Target of War?

Was Lusitania a legitimate target of war?

While it is certainly abominable to deliberately sink a ship with civilians on board, the fact remains that Lusitania was a British — and therefore belligerent — ship that had the capability to be converted into an auxiliary cruiser, and that she was running munitions and other war supplies through a German blockade.

According to cruiser laws, codified in the Hague Conventions of 1899 and 1907, the Germans should have fired a warning shot across the bow, stopped the ship, and confiscated or destroyed the contraband; however, Churchill had sent explicit orders for British captains not to stop their ships for German submarines, but to ram them at full speed, or if they were armed, to open fire.  Stopping for submarines would have been grounds for a court martial.

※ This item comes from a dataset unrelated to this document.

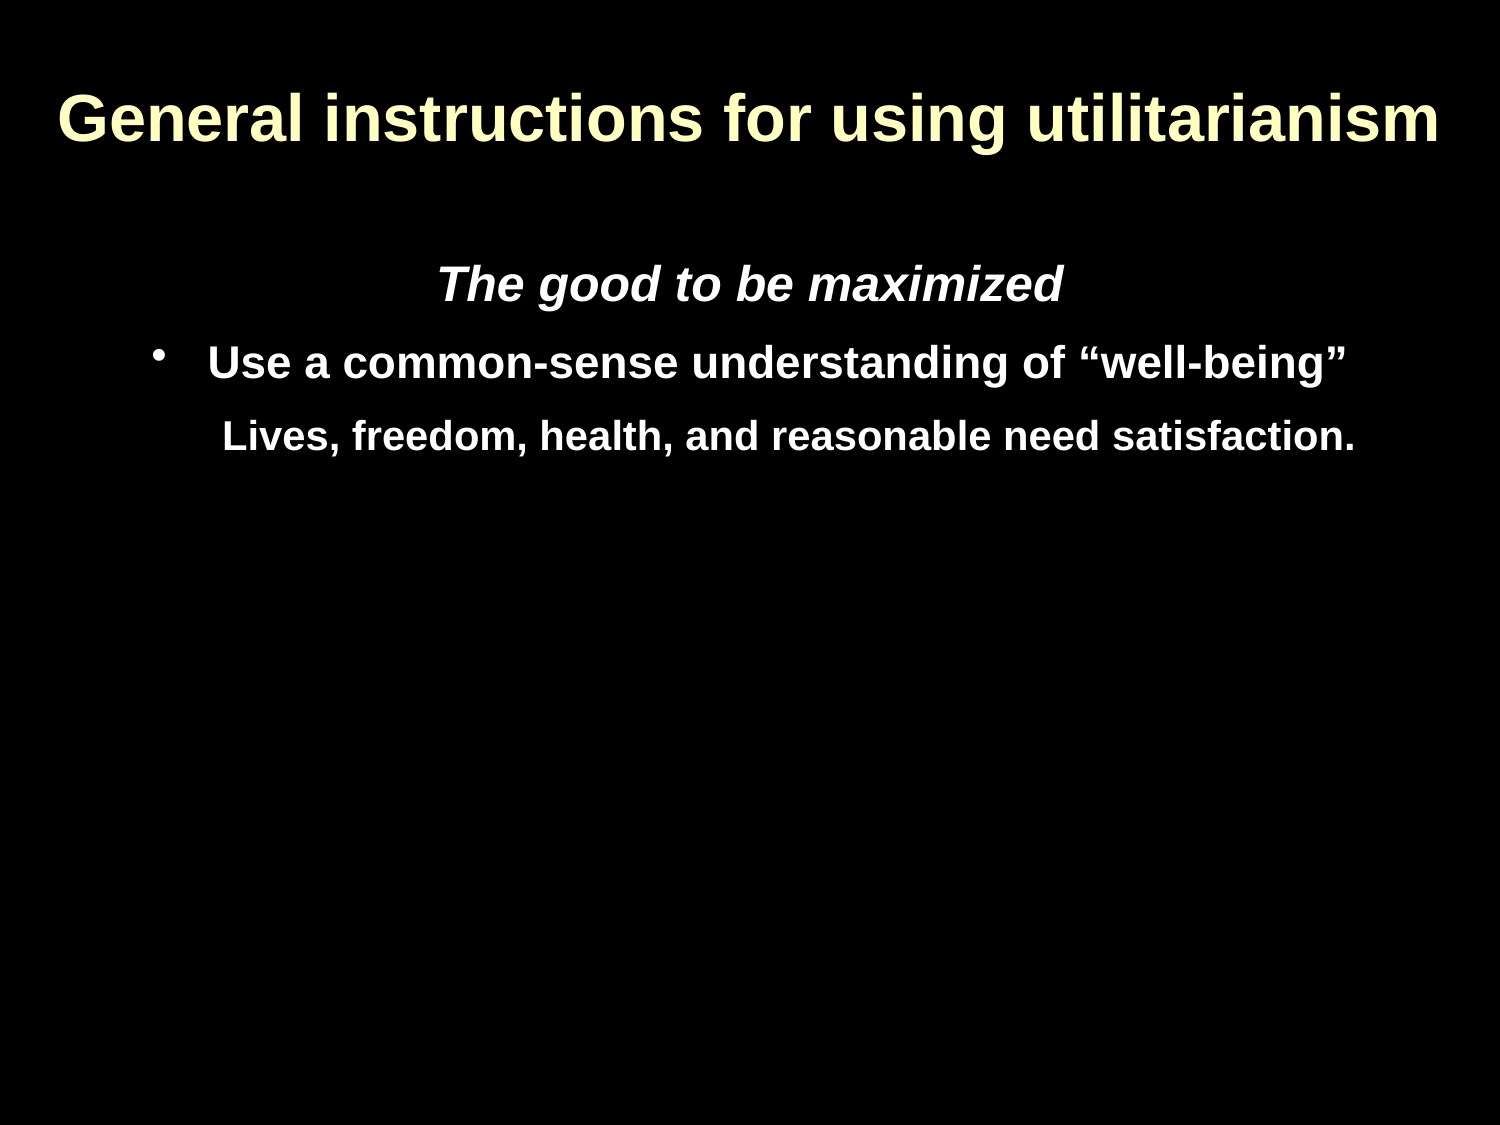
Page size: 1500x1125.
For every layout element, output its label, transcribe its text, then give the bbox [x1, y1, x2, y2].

list The good to be maximized Use a common-sense understanding of “well-being” Lives, freedom, health, and reasonable need satisfaction. [0, 243, 1500, 1125]
title General instructions for using utilitarianism [0, 20, 1500, 209]
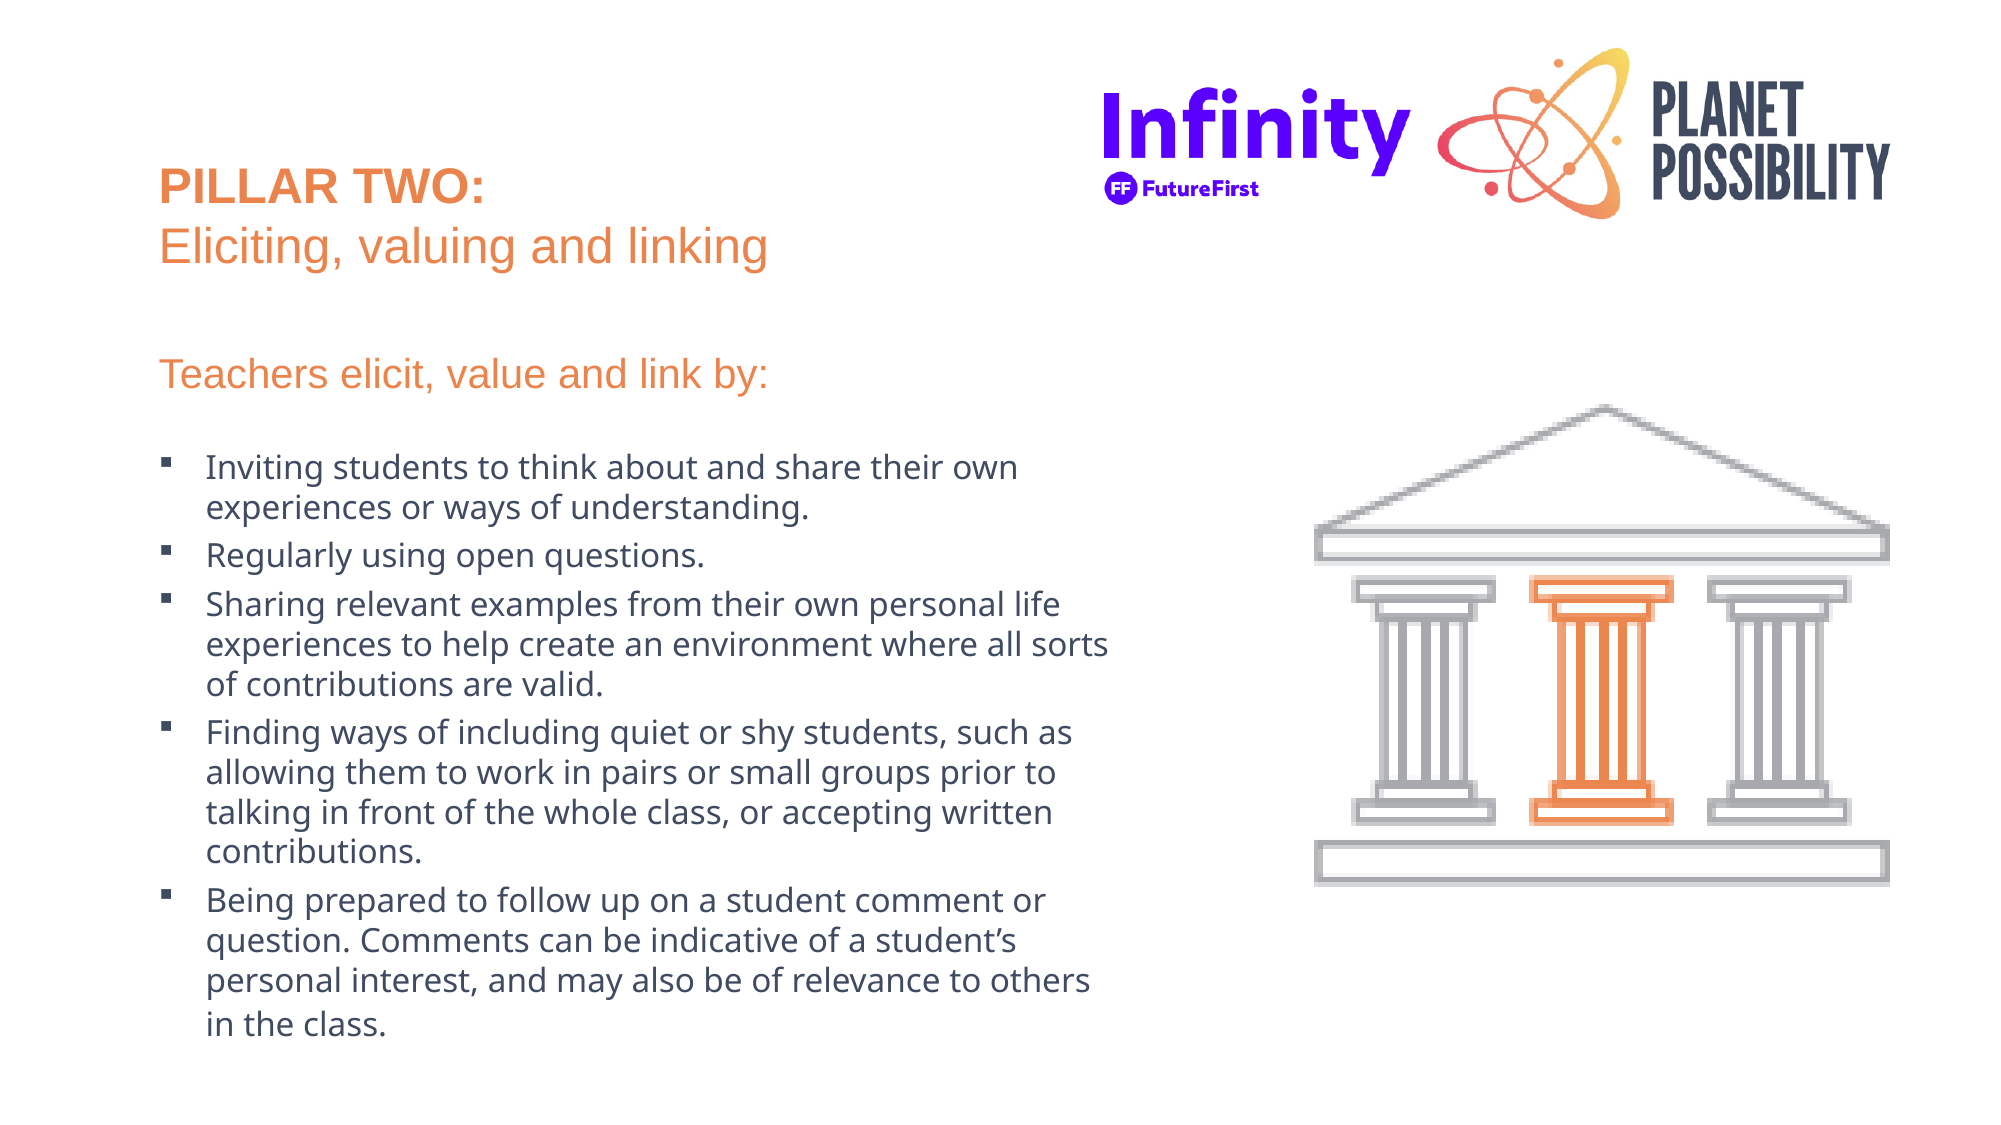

With German U-boats unable to stop enemy ships without the threat of being rammed or fired upon, if Captain-lieutenant Walther Schwieger of the U-20 wanted to stop Lusitania‘s munitions from being used against his countrymen, his only available course of action would have been to torpedo the ship.

What Lusitania was not, however, is also important.  She was not an armed auxiliary of the Royal Navy; she was not a warship; she was not carrying Canadian troops, and her cargo did not carry a large shipment of guncotton disguised as cheese or furs.

3 thoughts on “Target of War?”

  1. Can you please explain how you can know with certainty that the Lusitania did not carry guncotton? I’m developing content for a history game app and have been uncertain how to approach the controversy about the Lusitania and munitions.

  2. The Lusitania was not sunk by the German torpedo – but by British charges – at least according to my grandfather who survived. There was a tiny pop from the single torpedo – and 2 enormous explosions quite a bit later. The watertight doors were not closed, each lifeboat had one rope jammed – which is how my grandmother died. Churchill took 5 hours to send out rescue boats, hoping all would die of hypothermia. To sink a boat the size of the Lusitania in 18 minutes takes a heck of a lot of explosives- not a single torpedo which impacted a non-critical area.